> Extracted information

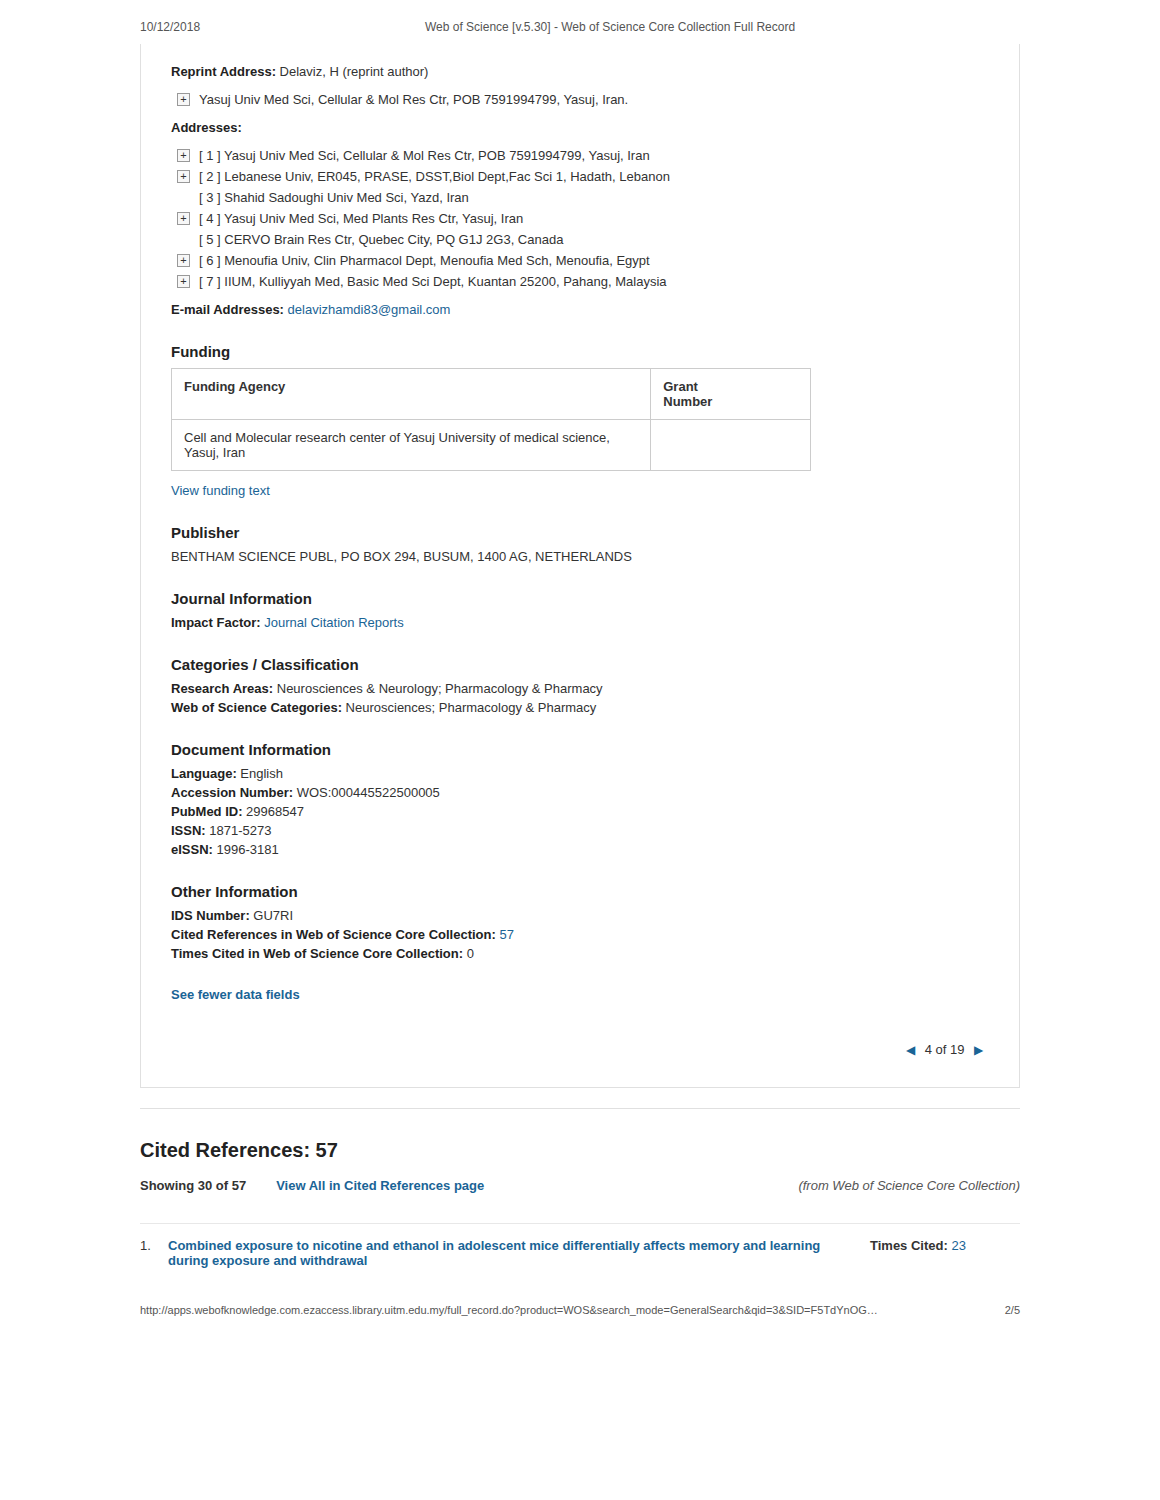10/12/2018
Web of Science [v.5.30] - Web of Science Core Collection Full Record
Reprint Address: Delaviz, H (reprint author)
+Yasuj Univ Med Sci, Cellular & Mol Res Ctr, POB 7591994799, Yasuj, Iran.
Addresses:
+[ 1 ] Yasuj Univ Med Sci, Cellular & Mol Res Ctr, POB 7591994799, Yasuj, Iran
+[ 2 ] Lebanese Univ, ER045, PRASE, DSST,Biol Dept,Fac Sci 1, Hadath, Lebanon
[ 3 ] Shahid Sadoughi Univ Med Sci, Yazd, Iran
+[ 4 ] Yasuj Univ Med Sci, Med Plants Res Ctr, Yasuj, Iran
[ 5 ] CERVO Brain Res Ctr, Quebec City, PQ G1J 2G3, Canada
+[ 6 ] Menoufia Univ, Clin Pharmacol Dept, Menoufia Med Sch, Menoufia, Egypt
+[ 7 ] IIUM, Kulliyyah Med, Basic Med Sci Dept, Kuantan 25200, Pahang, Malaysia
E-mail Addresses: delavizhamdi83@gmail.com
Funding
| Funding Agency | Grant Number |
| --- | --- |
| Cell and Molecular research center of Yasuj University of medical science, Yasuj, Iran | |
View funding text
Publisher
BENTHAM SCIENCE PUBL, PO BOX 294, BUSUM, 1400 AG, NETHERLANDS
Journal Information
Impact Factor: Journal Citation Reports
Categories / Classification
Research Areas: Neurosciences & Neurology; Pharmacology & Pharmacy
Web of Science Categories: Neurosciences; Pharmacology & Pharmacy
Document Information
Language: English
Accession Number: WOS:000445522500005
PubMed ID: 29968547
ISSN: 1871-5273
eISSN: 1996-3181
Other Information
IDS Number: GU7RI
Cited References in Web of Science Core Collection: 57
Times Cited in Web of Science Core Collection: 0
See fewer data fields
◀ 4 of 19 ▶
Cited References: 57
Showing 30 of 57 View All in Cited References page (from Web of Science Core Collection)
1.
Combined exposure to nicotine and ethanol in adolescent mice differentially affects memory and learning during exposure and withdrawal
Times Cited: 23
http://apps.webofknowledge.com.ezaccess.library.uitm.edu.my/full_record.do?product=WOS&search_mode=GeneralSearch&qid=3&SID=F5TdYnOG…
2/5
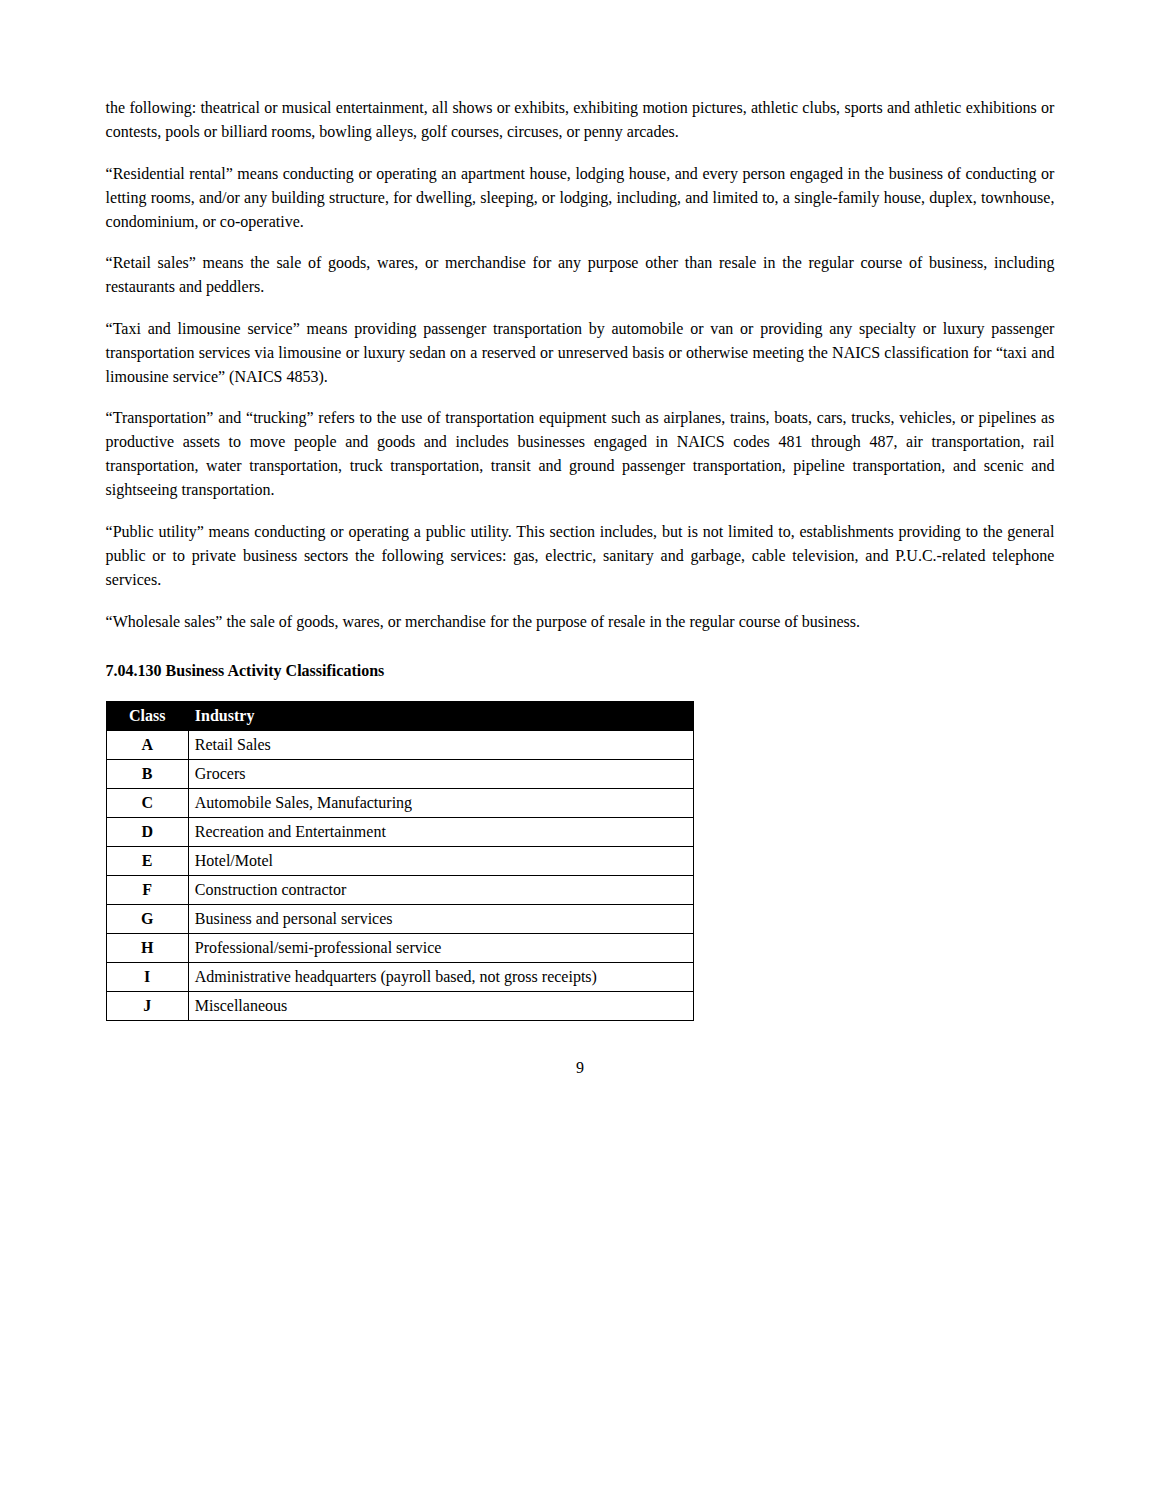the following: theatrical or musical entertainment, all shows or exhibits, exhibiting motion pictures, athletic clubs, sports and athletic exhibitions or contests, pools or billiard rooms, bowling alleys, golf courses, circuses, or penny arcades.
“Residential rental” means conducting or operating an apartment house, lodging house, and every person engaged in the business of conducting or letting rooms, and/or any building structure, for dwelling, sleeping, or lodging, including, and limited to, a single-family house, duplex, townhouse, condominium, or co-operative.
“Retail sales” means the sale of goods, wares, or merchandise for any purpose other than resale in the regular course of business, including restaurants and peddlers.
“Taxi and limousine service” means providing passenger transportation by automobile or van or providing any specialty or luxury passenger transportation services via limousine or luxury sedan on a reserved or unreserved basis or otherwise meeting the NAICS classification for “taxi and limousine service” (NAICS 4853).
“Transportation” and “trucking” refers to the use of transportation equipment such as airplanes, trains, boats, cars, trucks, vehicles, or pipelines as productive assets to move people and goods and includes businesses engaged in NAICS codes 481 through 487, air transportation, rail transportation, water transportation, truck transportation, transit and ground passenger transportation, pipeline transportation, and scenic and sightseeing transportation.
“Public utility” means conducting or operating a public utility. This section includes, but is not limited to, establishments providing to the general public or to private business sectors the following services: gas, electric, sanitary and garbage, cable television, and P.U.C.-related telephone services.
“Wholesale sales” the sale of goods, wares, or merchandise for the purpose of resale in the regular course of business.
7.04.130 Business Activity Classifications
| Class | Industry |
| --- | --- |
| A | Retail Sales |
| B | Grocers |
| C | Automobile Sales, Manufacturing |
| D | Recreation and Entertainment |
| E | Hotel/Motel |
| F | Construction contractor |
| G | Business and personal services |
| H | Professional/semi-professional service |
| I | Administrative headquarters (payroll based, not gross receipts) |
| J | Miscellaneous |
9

> Exercise
Filter the entries above and return only the lines holding "purpose".

> Completed task
“Retail sales” means the sale of goods, wares, or merchandise for any purpose other than resale in the regular course of business, including restaurants and peddlers.
“Wholesale sales” the sale of goods, wares, or merchandise for the purpose of resale in the regular course of business.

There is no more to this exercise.